Le ministre devra toutefois refréner ses opinions pour quelques jours, lui qui n'a jamais caché qu'il considérait la monarchie comme un concept dépassé. En vertu de la Constitution, la reine Élisabeth II est le chef d'État du Canada.

En 1997, M. Manley avait déclaré qu'il était convaincu que le Canada devrait abolir son association avec la couronne britannique. Le ministre tenait des propos similaires en mai 2001, ajoutant qu'au XXIe siècle, les prérogatives de la famille royale n'étaient plus vraiment pertinentes pour le Canada. Il précisait alors qu'il espérait pouvoir aborder la question un jour avec la principale intéressée.

Hier, le ministre n'a pas voulu se présenter devant les journalistes pour commenter l'affaire.

Les chefs des partis d'opposition n'ont pu s'empêcher de sourire lorsque mis au fait de cette situation. «Les deux auront des conversations intéressantes», a commenté le chef conservateur, Joe Clark. «C'est un peu ironique, mais le système britannique et Sa Majesté ont une longue histoire de tolérance envers des opinions différentes», a pour sa part souligné Stephen Harper.

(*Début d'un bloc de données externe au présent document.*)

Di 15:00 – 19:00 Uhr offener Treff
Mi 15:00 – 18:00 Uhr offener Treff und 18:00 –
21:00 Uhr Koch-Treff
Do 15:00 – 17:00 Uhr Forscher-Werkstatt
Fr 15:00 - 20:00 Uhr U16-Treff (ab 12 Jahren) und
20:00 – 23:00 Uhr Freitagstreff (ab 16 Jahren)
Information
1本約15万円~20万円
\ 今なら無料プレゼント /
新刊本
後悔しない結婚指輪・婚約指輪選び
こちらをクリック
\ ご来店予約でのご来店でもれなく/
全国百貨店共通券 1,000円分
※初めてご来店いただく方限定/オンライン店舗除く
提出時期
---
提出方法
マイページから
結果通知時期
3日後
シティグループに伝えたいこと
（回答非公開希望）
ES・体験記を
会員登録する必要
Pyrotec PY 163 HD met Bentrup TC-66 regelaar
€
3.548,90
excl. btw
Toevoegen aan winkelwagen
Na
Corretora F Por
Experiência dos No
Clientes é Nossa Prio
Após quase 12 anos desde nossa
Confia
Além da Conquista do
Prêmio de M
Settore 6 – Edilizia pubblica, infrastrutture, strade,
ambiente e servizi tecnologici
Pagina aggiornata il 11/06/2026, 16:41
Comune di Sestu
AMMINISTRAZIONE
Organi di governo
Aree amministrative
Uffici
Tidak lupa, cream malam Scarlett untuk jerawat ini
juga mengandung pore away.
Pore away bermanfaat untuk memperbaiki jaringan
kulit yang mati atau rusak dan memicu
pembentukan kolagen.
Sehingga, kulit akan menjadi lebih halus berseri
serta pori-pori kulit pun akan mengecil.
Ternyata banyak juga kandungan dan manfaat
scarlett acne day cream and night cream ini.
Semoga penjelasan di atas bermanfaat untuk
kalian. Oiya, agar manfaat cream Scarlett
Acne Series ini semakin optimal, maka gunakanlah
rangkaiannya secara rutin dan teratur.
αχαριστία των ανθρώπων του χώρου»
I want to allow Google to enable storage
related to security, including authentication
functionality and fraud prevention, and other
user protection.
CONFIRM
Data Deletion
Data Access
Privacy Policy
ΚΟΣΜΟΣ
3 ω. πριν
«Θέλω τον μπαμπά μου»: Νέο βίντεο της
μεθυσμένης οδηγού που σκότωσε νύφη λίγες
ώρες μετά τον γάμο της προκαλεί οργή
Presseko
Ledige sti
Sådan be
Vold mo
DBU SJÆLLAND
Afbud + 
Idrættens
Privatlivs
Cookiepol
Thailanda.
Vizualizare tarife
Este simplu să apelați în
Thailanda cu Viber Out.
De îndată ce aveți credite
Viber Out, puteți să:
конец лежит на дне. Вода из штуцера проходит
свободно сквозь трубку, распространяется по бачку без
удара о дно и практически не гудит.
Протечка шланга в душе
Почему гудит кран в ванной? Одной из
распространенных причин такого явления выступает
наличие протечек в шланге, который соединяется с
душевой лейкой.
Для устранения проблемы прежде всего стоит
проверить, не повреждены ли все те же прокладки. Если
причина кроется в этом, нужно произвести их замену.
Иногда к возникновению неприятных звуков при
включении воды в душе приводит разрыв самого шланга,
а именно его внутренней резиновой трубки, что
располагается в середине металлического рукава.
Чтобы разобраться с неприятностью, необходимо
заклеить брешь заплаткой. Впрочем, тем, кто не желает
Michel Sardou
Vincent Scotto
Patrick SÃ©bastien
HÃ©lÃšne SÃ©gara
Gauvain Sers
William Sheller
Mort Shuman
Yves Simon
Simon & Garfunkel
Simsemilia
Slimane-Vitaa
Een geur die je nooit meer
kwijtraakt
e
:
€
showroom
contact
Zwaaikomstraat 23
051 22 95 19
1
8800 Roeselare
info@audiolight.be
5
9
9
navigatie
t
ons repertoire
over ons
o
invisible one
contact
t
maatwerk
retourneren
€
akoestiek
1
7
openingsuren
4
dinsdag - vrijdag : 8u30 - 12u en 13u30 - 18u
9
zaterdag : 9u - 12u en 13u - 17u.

Le chef de l'Alliance canadienne a d'ailleurs obtenu une réponse positive à sa demande d'audition privée avec la souveraine. Il n'a pas voulu s'avancer sur les sujets de conversation qu'il aimerait aborder avec Élisabeth II. «Elle décidera bien des sujets qu'elle voudra aborder», a-t-il noté, ajoutant que sa demande se veut une marque de politesse.Le chef du Bloc québécois, Gilles Duceppe, a de son côté refusé l'invitation de participer aux événements soulignant le jubilé de la souveraine. «On reconnaît la reine d'Angleterre, certes, mais en tant que reine du Canada, on ne reconnaît pas l'autorité. Et ça serait cautionner quelque chose qu'on ne reconnaît pas», a expliqué M. Duceppe.